(Stored data entries)
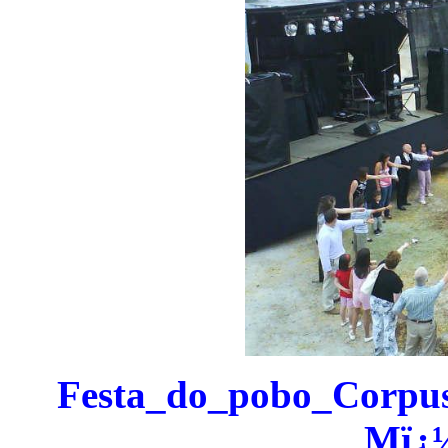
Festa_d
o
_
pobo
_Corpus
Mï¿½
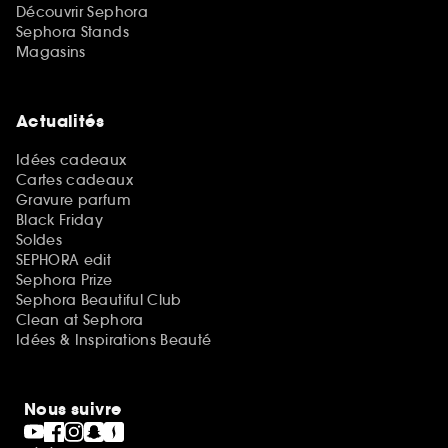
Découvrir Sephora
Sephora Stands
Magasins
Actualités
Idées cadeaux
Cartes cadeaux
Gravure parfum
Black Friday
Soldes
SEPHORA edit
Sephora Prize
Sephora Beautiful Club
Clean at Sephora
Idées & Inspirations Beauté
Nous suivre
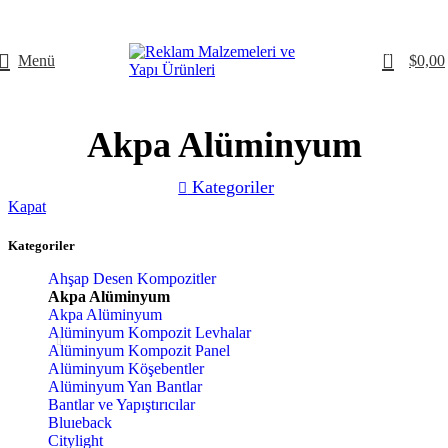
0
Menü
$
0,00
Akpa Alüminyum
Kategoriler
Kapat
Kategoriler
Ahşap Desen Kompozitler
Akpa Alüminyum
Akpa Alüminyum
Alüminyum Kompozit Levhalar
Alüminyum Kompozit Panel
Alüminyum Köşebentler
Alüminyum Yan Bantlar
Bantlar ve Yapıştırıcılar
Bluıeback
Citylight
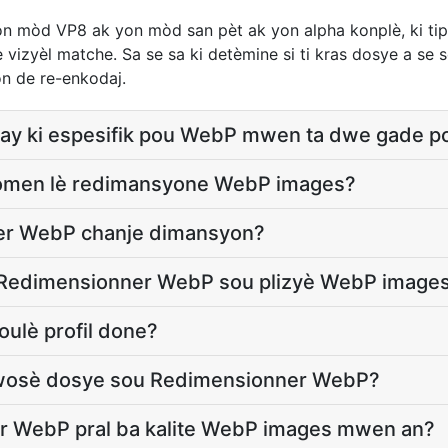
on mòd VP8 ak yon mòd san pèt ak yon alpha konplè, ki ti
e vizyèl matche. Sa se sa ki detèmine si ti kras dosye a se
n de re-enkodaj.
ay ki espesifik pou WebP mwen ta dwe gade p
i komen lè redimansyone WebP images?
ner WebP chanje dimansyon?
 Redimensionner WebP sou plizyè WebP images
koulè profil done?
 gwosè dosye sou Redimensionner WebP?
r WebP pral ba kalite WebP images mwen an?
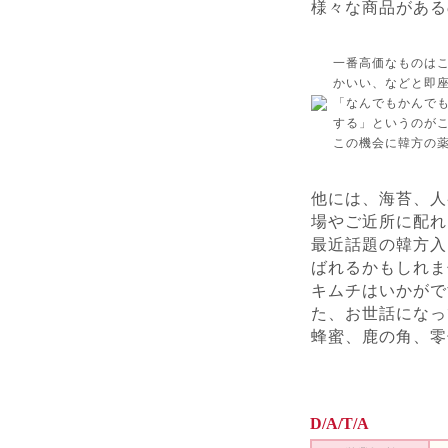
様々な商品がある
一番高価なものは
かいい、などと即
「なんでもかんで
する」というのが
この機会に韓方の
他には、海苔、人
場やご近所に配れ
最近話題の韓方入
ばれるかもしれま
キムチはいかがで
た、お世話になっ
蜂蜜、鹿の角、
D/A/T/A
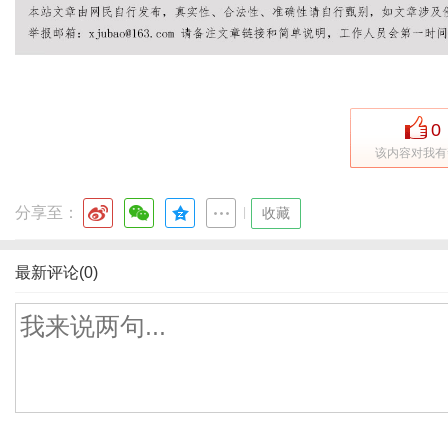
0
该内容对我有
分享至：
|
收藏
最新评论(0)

# YOUR TASK
The lines to be quoted run from the line containing "gwosè dosye sou Redimensionner WebP?" through the end of the entries above, both included; quote them exactly and leave out any pictures.

# COMPLETED EXERCISE
 gwosè dosye sou Redimensionner WebP?
r WebP pral ba kalite WebP images mwen an?
様々な商品がある
一番高価なものは
かいい、などと即
「なんでもかんで
する」というのが
この機会に韓方の
他には、海苔、人
場やご近所に配れ
最近話題の韓方入
ばれるかもしれま
キムチはいかがで
た、お世話になっ
蜂蜜、鹿の角、
D/A/T/A
0
该内容对我有
分享至：
|
收藏
最新评论(0)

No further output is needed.